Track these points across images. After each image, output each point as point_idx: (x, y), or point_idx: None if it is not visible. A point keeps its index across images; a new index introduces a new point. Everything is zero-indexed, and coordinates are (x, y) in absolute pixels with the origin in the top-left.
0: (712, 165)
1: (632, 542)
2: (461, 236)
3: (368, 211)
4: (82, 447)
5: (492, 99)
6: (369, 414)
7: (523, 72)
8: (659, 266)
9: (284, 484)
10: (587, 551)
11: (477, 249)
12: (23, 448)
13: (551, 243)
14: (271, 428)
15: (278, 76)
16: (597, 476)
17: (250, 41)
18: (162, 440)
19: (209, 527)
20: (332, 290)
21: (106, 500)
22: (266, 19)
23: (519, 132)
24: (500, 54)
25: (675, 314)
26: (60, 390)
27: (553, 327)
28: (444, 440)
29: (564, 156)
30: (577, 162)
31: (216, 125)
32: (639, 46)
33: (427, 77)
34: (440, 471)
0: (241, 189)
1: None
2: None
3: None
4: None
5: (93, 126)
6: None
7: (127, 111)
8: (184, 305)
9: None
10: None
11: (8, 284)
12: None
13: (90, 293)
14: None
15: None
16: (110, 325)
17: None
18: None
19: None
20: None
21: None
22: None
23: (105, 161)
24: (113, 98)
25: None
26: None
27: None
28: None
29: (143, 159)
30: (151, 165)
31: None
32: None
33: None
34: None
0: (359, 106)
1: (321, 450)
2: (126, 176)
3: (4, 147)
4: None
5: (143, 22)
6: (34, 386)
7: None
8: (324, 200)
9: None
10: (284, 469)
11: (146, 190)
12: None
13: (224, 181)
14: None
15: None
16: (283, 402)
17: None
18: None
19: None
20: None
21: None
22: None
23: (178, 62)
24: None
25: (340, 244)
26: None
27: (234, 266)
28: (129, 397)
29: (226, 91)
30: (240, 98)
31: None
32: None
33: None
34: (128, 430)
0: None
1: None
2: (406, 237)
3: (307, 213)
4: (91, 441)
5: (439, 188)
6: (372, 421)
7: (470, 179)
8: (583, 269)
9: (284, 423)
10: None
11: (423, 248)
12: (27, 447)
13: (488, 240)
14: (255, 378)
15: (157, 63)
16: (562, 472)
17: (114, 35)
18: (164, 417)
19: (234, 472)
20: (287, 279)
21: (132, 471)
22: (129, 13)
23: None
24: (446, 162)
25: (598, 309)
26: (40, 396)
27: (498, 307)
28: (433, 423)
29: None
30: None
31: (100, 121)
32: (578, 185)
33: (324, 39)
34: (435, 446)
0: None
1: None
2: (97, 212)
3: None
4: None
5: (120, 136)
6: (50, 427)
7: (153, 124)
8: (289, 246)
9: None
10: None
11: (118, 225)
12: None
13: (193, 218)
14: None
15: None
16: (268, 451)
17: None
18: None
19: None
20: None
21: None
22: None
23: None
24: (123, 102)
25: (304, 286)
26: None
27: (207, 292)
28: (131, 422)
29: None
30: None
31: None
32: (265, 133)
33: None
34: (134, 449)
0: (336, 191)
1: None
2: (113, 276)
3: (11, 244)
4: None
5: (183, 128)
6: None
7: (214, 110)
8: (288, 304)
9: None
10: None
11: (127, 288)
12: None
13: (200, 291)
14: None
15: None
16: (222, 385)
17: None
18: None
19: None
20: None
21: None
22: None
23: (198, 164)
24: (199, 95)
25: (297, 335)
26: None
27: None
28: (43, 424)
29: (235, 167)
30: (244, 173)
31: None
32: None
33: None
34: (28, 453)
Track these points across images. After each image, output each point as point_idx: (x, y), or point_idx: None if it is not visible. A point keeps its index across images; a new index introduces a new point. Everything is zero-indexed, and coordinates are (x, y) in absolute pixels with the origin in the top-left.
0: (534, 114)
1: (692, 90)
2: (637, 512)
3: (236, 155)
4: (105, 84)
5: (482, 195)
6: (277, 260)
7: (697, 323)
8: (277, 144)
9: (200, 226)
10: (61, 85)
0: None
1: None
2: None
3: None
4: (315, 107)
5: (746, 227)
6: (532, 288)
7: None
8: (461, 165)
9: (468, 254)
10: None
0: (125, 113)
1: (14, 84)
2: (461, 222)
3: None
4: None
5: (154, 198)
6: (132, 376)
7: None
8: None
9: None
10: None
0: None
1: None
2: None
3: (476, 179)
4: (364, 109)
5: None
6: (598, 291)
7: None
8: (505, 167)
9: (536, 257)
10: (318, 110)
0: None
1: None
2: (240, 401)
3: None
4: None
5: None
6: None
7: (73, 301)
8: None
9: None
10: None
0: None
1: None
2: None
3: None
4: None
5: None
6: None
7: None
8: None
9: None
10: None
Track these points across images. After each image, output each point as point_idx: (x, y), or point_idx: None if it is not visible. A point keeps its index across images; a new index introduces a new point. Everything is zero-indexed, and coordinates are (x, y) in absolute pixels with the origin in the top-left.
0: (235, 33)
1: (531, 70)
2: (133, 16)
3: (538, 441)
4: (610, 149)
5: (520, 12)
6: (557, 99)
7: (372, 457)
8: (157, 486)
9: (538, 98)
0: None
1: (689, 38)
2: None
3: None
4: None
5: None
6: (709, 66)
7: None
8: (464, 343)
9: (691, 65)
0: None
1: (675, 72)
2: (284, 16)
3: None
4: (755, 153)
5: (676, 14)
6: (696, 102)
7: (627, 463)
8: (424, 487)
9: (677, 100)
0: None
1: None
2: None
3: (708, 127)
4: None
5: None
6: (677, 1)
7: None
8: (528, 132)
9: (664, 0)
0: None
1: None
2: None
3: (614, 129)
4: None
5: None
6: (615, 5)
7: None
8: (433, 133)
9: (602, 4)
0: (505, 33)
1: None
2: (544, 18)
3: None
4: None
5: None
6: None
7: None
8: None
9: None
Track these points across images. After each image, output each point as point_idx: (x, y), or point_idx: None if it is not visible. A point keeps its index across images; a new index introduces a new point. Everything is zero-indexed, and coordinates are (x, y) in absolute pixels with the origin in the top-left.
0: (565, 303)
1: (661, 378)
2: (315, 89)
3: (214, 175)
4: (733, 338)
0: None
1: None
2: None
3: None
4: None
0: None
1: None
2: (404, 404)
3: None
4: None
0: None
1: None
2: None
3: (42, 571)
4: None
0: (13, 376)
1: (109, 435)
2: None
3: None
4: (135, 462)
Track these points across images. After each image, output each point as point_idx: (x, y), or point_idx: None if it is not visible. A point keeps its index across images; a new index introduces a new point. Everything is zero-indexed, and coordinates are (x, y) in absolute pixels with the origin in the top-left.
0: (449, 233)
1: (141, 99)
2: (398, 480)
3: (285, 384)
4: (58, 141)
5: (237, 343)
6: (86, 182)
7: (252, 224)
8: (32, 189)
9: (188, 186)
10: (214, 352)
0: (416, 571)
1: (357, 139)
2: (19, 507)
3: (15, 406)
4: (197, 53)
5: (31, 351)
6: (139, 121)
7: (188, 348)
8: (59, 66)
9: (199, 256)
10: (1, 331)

──────────

## Task requirements
Please pull out the material above word for word, starting with its very first line and stopping after the line that contains "17: (250, 41)", including that line.

## Result for this task
Track these points across images. After each image, output each point as point_idx: (x, y), or point_idx: None if it is not visible. A point keeps its index across images; a new index introduces a new point. Everything is zero-indexed, and coordinates are (x, y) in absolute pixels with the origin in the top-left.
0: (712, 165)
1: (632, 542)
2: (461, 236)
3: (368, 211)
4: (82, 447)
5: (492, 99)
6: (369, 414)
7: (523, 72)
8: (659, 266)
9: (284, 484)
10: (587, 551)
11: (477, 249)
12: (23, 448)
13: (551, 243)
14: (271, 428)
15: (278, 76)
16: (597, 476)
17: (250, 41)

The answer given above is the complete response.